- **Task to carry out**
Give the data again exactly, from its opening line through the line in which "0: (840, 448, 1.49)" appears.

- **Stored data**
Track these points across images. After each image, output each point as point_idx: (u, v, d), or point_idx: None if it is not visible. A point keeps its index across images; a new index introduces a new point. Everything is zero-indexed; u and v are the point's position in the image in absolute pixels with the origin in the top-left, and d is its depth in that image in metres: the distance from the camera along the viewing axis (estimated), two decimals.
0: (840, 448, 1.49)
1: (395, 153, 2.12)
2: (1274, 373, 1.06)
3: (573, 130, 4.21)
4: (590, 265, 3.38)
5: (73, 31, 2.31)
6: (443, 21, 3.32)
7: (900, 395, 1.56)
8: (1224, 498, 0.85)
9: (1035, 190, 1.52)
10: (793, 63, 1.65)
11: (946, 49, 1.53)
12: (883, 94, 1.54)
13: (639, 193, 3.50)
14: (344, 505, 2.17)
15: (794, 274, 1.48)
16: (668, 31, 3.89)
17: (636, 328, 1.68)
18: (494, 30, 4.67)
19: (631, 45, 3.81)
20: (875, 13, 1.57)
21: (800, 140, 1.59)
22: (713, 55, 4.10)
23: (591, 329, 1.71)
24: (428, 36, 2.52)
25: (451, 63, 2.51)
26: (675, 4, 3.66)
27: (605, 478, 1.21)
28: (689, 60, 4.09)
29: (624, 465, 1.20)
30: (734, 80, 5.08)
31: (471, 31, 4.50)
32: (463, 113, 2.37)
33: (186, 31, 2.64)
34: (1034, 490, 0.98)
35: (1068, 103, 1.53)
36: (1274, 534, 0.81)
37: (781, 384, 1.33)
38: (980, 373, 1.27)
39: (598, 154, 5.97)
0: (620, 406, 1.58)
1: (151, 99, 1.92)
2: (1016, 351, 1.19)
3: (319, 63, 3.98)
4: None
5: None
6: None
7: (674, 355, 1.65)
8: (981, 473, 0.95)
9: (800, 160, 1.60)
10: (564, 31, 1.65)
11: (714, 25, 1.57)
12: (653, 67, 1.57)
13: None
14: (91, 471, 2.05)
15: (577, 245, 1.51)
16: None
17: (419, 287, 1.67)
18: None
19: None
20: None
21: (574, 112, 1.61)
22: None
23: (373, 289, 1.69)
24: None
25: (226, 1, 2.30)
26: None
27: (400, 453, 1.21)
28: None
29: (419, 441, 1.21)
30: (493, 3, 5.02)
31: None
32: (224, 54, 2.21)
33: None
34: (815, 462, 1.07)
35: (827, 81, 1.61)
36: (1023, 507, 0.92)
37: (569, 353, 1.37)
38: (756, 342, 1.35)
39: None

- **Reply**
Track these points across images. After each image, output each point as point_idx: (u, v, d), or point_idx: None if it is not visible. A point keeps its index across images; a new index introduces a new point. Everything is zero-indexed; u and v are the point's position in the image in absolute pixels with the origin in the top-left, and d is its depth in that image in metres: the distance from the camera along the viewing axis (estimated), two decimals.
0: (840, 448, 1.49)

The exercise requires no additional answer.